Fortunately for Mr. Myhre, the bankruptcy court rejected DOE's arguments and granted him relief from his student loans. In fact, the court praised him for his courage. "Mr, Myhre is an articulate and personable young man," the court observed, "whose mobility is determined by his wheelchair and dexterity is only sufficient to operate a directional stick control." Myhre's daily life required "bravery and tenacity," the court wrote," and Myhre had "made a truly admirable effort to return to work in order to support himself financially rather than remain reliant on government aid" (Myhre v. U.S. Department of Education, 2013, p. 704).

The Department of Education's lawyers are like Daryl in The Walking Dead

Why did the Department of Education take such a heartless position regarding Mr. Myhre's student loans? I'll tell you why. DOE is driven to stop every student-loan bankruptcy because if the bankruptcy courts ever begin reviewing the plight of insolvent student-loan debtors from a humane perspective, the judges would start granting bankruptcy relief to these unfortunate souls. And if that ever happenes, millions of honest but unfortunate people--and I mean literally millions--will be filing for bankruptcy, which would topple the entire corrupt and putrid student-loan program.  DOE simply can't let that happen.

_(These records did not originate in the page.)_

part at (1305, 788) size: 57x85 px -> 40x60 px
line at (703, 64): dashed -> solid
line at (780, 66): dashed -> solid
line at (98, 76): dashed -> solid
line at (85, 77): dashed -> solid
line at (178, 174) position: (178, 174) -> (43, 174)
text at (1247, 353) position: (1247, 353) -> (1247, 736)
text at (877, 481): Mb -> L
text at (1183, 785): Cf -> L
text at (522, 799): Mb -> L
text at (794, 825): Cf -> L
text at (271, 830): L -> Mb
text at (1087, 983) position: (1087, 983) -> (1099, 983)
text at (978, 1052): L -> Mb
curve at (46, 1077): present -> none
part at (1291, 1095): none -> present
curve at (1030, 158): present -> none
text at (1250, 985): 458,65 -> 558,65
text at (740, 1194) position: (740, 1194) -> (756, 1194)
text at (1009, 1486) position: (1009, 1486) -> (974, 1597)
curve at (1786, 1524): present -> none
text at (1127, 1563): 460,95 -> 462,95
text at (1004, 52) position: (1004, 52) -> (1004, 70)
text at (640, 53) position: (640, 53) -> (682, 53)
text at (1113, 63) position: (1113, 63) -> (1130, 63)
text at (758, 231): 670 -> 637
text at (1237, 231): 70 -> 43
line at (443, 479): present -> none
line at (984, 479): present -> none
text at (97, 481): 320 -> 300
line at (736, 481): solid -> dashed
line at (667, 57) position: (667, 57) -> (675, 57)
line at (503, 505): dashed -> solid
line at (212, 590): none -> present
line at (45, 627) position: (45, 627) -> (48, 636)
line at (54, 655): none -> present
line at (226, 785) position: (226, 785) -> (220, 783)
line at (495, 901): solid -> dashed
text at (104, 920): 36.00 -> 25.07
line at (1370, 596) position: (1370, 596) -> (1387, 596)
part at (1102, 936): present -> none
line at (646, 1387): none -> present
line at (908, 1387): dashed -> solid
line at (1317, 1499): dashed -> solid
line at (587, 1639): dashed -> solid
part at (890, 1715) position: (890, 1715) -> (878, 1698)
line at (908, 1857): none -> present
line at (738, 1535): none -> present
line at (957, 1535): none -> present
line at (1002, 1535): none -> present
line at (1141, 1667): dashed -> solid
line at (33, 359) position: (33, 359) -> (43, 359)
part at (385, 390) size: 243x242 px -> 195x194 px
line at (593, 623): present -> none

Much like a DOE lawyer opposing bankruptcy relief for student-loan debtors, Daryl quietly dispatches zombies
And so when DOE's lawyers go to court to oppose bankruptcy relief for student-loan debtors, they behave much like Daryl in The Walking Dead.  Daryl kills zombies silently with his crossbow, dispatching them efficiently without making a noise that would attract other zombies. Likewise, DOE attorneys overwhelm student-loan debtors who go to bankruptcy court without lawyers, beating them down with canned legal briefs they keep on the hard drives of their government computers for just such contingencies.

The metaphor isn't perfect, of course. The "walkers" that Daryl drills through the brain with his arrows are frightening creatures, while the poor folks dispatched by DOE's lawyers are decent human beings entirely deserving of our pity and our aid. And of course, I would be  slandering Daryl to compare him to a DOE attorney!

But overall, I like the metaphor. Our insolvent student-loan debtors are very much like the zombies in The Walking Debt, and the Department of Education's lawyers are quite like Daryl, quietly picking off the "walkers" who make their way into the bankruptcy courts.

I don't know how this series will end, but I feel pretty sure some scary episodes lie ahead. If there is any justice in the world, distressed student-loan debtors will rise up one day by the millions; and America's cowardly politicians, college presidents, and policy wonks will wind up eating stale canned goods while holed up in the real-life equivalent of The Walking Dead's abandoned Center for Disease Control.

Quiet! Don't let the walkers hear you.
References

Myhre v. U.S. Department of Education, 503 B.R. 698 (Bankr. W.D. Wis. 2013).

Roth v. Educational Credit Management Corporation, 490 B.R. 908 (9th Cir. BAP 2013).

Stevenson v. Educational Credit Management Corporation, 436 B.R. 586 (Mass. Bankr. 2011).